The tax measure is also opposed by the Contra Costa Taxpayers Association, a group of about 300 business and private citizens. Kris Hunt, executive director of the taxpayer group, said Measure T was thrown together to get a tax measure -- any tax measure -- on the November ballot.

Hunt attended at least one of the committee sessions for the measure and said that with the next general election two years away, participants were "under the gun" to find a way to raise revenues.

She said her organization's official position is the Richmond measure taxes company inventories and will not withstand a legal challenge.

On that point I agree with Hunt.

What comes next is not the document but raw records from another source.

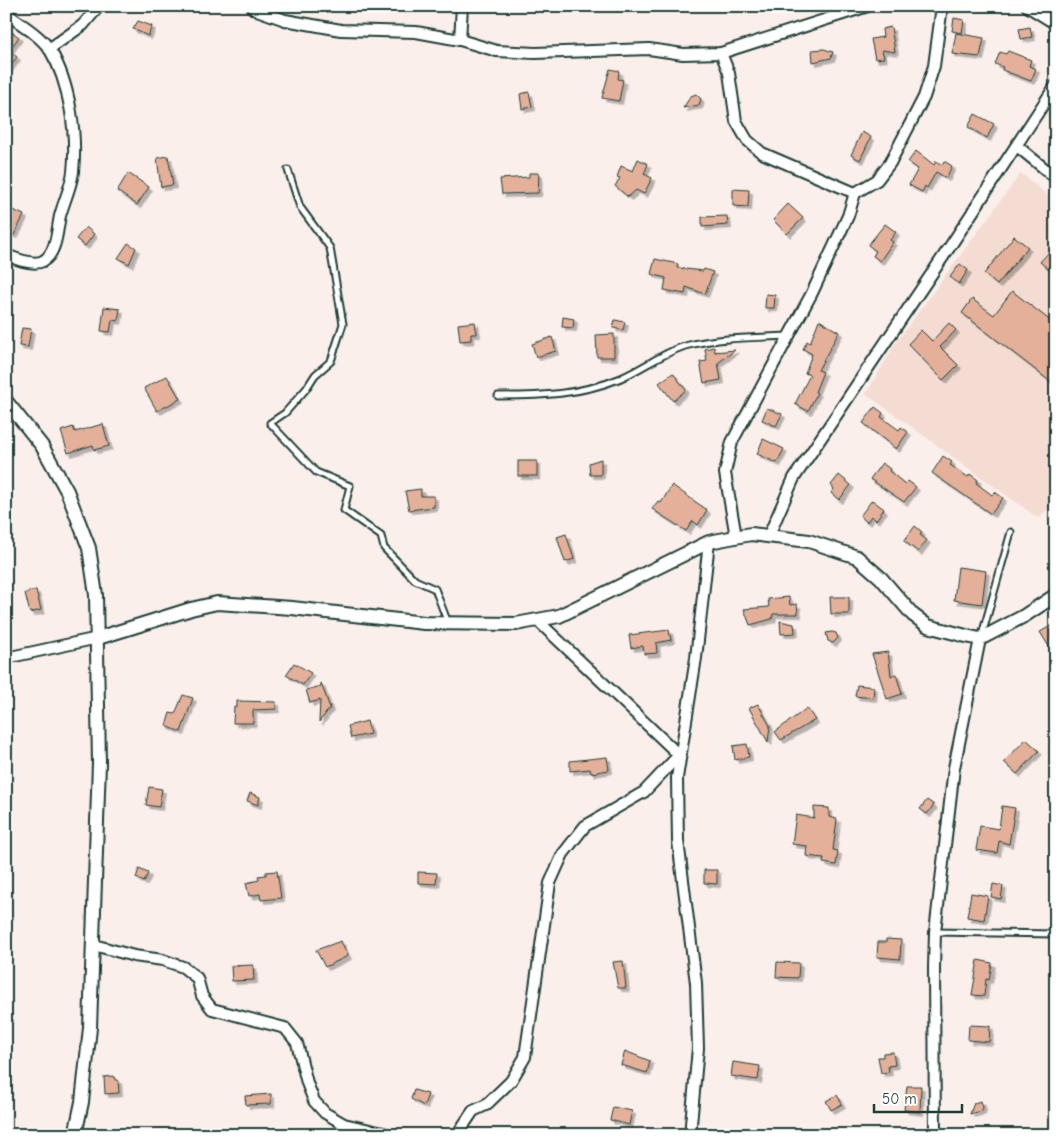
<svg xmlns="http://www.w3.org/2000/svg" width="1062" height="1141" font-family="'Comic Neue',sans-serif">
	<defs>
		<filter id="shadow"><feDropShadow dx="3.5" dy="3.5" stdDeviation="0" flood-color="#0004"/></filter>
	</defs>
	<rect width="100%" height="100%" fill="#faefeb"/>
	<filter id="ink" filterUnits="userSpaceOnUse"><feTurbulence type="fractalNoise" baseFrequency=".02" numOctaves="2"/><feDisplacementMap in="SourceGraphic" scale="10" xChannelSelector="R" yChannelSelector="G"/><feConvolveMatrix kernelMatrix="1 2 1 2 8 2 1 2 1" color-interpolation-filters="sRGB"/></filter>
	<g filter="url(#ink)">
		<polygon fill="#f4dcd2" points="1021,173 1056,203 1056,502 1038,518 866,394 895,344"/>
		<g fill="#e5b099" stroke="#1f3d34" filter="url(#shadow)">
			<polygon points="954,18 964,20 962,33 952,31"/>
			<polygon points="138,21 152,26 148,36 133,29"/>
			<polygon points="891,27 895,52 882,50 884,58 875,59 871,39 883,37 882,29"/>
			<polygon points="1030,27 1032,37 1021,39 1019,29"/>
			<polygon points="6,28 19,37 9,51 17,57 6,72"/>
			<polygon points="956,33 984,38 980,57 952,54"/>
			<polygon points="824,49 833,52 831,58 813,62 812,50"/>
			<polygon points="1008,51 1031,60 1029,66 1036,69 1031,81 1002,70 1003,67 995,64 1000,52 1006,54"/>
			<polygon points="610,69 619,71 618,79 623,80 619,101 602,98"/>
			<polygon points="529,92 532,107 522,109 520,94"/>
			<polygon points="696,94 701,99 699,105 683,108 691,96"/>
			<polygon points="975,114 994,124 987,138 968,127"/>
			<polygon points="862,132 871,137 860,160 851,155"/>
			<polygon points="916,151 934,165 936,161 942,165 944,161 952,166 946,178 936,172 927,188 925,186 922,192 909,185 918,169 908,162"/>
			<polygon points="168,156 173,185 161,187 157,158"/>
			<polygon points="638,159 648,164 644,174 652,178 644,194 636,190 628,197 615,186 620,178 617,177 621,166 633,171"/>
			<polygon points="128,173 149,187 137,205 117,191"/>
			<polygon points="529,173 539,173 538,193 502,194 500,179 529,177"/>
			<polygon points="733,189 749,190 748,207 733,206"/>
			<polygon points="788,204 803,218 787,234 773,220"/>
			<polygon points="6,207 24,215 14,235 6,232"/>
			<polygon points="727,216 728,225 702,227 702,217"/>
			<polygon points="885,224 896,232 890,240 893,242 880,261 873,256 876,251 868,245"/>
			<polygon points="86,227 94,234 85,246 76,239"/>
			<polygon points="1014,236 1028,247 997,285 984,274"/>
			<polygon points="128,243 136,248 129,264 118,258"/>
			<polygon points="1051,250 1056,255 1056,276 1040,262"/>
			<polygon points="655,259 678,264 677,268 703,271 704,269 713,272 705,294 686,287 685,294 664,290 666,278 651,274"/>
			<polygon points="960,264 968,270 959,284 950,277"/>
			<polygon points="1012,291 1056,325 1056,386 962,313 972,299 994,315"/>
			<polygon points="766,294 775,295 774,308 765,308"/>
			<polygon points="104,307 120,309 118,321 112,320 110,332 101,331"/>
			<polygon points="563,317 574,319 573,328 562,327"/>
			<polygon points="615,320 625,322 623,330 613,328"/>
			<polygon points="819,320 839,332 818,370 823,372 815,392 817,393 808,411 795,404 810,375 805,373 812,354 803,349 807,341 810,343"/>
			<polygon points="475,322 477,334 471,334 471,340 460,341 458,324"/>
			<polygon points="949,323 956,330 940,347 958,365 943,380 908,344 921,330 932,341"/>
			<polygon points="22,328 31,329 28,347 19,346"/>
			<polygon points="614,334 614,357 597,357 596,335"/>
			<polygon points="552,337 556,351 536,357 532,344"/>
			<polygon points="714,347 715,352 735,350 718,363 721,380 704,383 700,362 707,361 705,349"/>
			<polygon points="673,373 686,390 673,401 659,383"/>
			<polygon points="167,376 180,399 157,411 144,388"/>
			<polygon points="875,407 883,413 881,417 899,430 901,427 908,432 896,449 863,423"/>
			<polygon points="767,408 782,414 776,426 762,420"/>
			<polygon points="103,424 109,446 94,450 93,445 68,453 61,431 73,427 75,432"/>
			<polygon points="763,439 784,449 777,463 757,454"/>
			<polygon points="943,456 952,462 950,465 968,477 970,474 978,480 976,483 992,495 995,492 1003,498 991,514 932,473"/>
			<polygon points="601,459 601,475 590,475 589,463"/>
			<rect x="518" y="461" width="19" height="15"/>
			<polygon points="882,463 890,469 889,471 905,484 908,481 916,487 904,502 870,479"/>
			<polygon points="839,475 851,485 839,500 831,493 834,489 831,485"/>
			<polygon points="672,485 707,510 698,525 693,521 686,531 652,509 658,501 661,503"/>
			<polygon points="421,489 421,496 434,496 434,507 409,510 405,491"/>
			<polygon points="872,500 884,509 876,520 871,516 867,522 860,516"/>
			<polygon points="915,526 922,532 920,535 927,540 918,552 904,541"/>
			<polygon points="566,534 574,559 565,562 557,537"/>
			<polygon points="958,567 986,571 982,604 954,600"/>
			<polygon points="36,590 41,610 30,613 25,593"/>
			<polygon points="789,597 790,605 797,604 798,614 773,614 772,619 750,625 744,609 769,607 768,599"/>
			<polygon points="830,597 849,597 849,614 831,614"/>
			<polygon points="780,621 794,624 795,633 781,634"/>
			<polygon points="1056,623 1056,658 1040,632"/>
			<polygon points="669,630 671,640 656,643 657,653 644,654 643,646 631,648 629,635"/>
			<polygon points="832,632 836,633 838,638 833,643 828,641 826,633"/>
			<polygon points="888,652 891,676 896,674 902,694 887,699 872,654"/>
			<polygon points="294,663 311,673 303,685 286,675"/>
			<polygon points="321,683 330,708 319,722 320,700 310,703 306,690 321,686"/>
			<polygon points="857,685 874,687 873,698 855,696"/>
			<polygon points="183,695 193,698 181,732 166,726 170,713 175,714"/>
			<polygon points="237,701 276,702 276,709 253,710 253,723 233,723 234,707 237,707"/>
			<polygon points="758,704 770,726 768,742 749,708"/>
			<polygon points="807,708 815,720 781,740 775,732"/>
			<polygon points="367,721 370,734 351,738 348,726"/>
			<polygon points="1026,739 1039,751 1017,774 1004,762"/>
			<polygon points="747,744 749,757 735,760 733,746"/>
			<polygon points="607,757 609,770 591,773 590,769 570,771 570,761"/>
			<polygon points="149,787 162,789 159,807 146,805"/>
			<polygon points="250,793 260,797 258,805 247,801"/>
			<polygon points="927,800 934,805 927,814 920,809"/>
			<polygon points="1002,806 1015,808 1009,844 999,841 997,853 976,850 980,826 999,829"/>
			<polygon points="814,807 829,808 829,817 837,819 833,850 838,851 836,865 823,863 824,858 806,856 807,846 792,844 796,815 814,818"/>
			<polygon points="139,869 148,873 144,882 136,878"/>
			<polygon points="704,870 717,870 717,884 704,883"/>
			<polygon points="277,871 281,898 261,900 260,894 249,896 246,883 259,880 258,876 266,875 266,872"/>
			<polygon points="418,872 437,873 436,884 418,883"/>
			<polygon points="993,884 1003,886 1001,899 991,897"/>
			<polygon points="971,893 988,896 984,920 967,917"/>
			<polygon points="886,939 901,940 900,959 877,957 878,942 886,942"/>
			<polygon points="341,941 348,956 325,967 316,950"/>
			<polygon points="978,960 992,963 989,980 986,979 984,996 972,995"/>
			<polygon points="623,961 626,988 618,988 613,962"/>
			<polygon points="777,962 799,963 798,978 776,977"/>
			<polygon points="253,965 254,980 232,981 231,966"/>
			<polygon points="969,1025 990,1026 989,1042 968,1040"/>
			<polygon points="625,1051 650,1061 647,1073 621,1065"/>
			<polygon points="893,1052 895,1065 888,1066 889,1072 881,1073 878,1057 883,1057 883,1053"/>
			<polygon points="733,1062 760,1066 758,1080 731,1076"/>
			<polygon points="114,1076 115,1080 118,1080 119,1093 105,1094 104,1077"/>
			<polygon points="907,1086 921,1086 920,1112 904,1110"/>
			<polygon points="414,1090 428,1094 424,1106 411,1099"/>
			<polygon points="271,1094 271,1104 246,1105 245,1096"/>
			<polygon points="837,1095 842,1104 831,1110 826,1101"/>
			<polygon points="981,1101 983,1107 982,1111 970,1114 974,1103"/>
			<polygon points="613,1107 632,1111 629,1125 610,1120"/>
		</g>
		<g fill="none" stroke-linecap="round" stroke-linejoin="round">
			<g stroke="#1f3d34" stroke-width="9">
				<g id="service">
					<polyline points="288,170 300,207 330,248 343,324 331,361 315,375 306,389 285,413 270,423 316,472 350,486 344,510 381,536 384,548 415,580 435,589 448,623"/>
					<path d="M 498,396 C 541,396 580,395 621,378 C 644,368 665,351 689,345 C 721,337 755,338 788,336"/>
					<polyline points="982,635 1011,532"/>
					<polyline points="935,932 1056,934"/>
				</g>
			</g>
			<g stroke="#1f3d34" stroke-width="14">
				<g id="minor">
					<polyline points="252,6 254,9 285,20 341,30 416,32 460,40 497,51 535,53 649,49 683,54 721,53 868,6"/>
					<polyline points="1027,6 1056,24"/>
					<path d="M 6,13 C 20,24 40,35 50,50 C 70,83 77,134 73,172 C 71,187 64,201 60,216 C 57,229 57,253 43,261 C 33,266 16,259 6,255"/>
					<polyline points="460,40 462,6"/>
					<polyline points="49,49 83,25 99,6"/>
					<polyline points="721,53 729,73 736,121 747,140 762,153 855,193 848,216 812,293 732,442 725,473 736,537"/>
					<polyline points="1017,146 1056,178"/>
					<polyline points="855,193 877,180 890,163 924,97 934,66 942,6"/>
					<polyline points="769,535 794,478 949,248 1056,85"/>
					<polyline points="6,658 98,638"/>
					<polyline points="94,945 134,956 163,960 183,967 197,978 202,996 212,1009 285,1028 297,1043 307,1083 314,1101 325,1113 344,1124 392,1135"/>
					<polyline points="457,1135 473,1111 486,1105 511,1081 525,1057 550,883 563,854 585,826 644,792 679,755 537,620"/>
					<polyline points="690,1135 698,1048 696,983 678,841 677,778 696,658 709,542"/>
					<polyline points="935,1135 934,968 935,932 954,768 980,639"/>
				</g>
			</g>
			<g stroke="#1f3d34" stroke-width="16">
				<g id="tertiary">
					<polyline points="6,401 42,446 67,491 89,548 96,595 99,763 90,1028 82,1102 75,1135"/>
					<polyline points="98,638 191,609 217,603 292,608 424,623 516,624 559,616 709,542 751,534 809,541 857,557 881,578 913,615 928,626 966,636 980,639 1024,616 1056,595"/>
				</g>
			</g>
			<use href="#service" stroke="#fff" stroke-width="5"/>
			<use href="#minor" stroke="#fff" stroke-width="10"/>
			<use href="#tertiary" stroke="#fff" stroke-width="12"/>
		</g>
	</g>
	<rect width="1062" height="1141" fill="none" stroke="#fff" stroke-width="25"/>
	<rect x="12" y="12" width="1037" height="1116" fill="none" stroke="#1f3d34" stroke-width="2" filter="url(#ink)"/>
	<path d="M874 1104v8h88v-8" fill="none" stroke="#1f3d34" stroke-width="2.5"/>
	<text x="882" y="1104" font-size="15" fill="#1f3d34" stroke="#ffffff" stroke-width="4" paint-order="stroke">50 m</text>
</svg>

Richmond is under the gun to raise revenues, and it was one of the key recommendations in a financial restructuring of city government that began in late 2004 when the city faced a $35 million budget deficit.

Taxes are one of the ways in which you do that, and Chevron and the handful of other large manufacturers will always gripe about tax increases because they disproportionately represent the city's industrial tax base.

City Manager Bill Lindsay said that taxes from the manufacturing section of the city's economic base were disproportionately low compared to retail and other tax revenue sources.

"They're a large taxpayer," Lindsay said, "but they're a big company that covers a lot of acreage and it's not unusual for a company that size to pay a lot in taxes," he said.

As for Chevron, Priselac said the company would reserve its right to participate in the political process, which Richmond City Council member Tom Butt said would translate into campaign contributions to fund any group opposing the measure or pay for a media campaign, or both.

The company's strategy to defeat the city's latest tax request is unclear, and John H. Knox, an outside attorney working with the city, said the city is within its legal rights to pass a business tax that lays out special requirements for any particular business sector.

Knox said while it was "a unique method of measuring the tax levied on manufacturers" it was no different than a gross receipts tax, license tax or other methods of generating public revenue.

"Chevron can bring in all the crude it wants, let it sit or put it in truck and transport it somewhere else and it won't affect the tax they pay," Knox said, "but if they use it to produce oil, gasoline or other products, well that's manufacturing."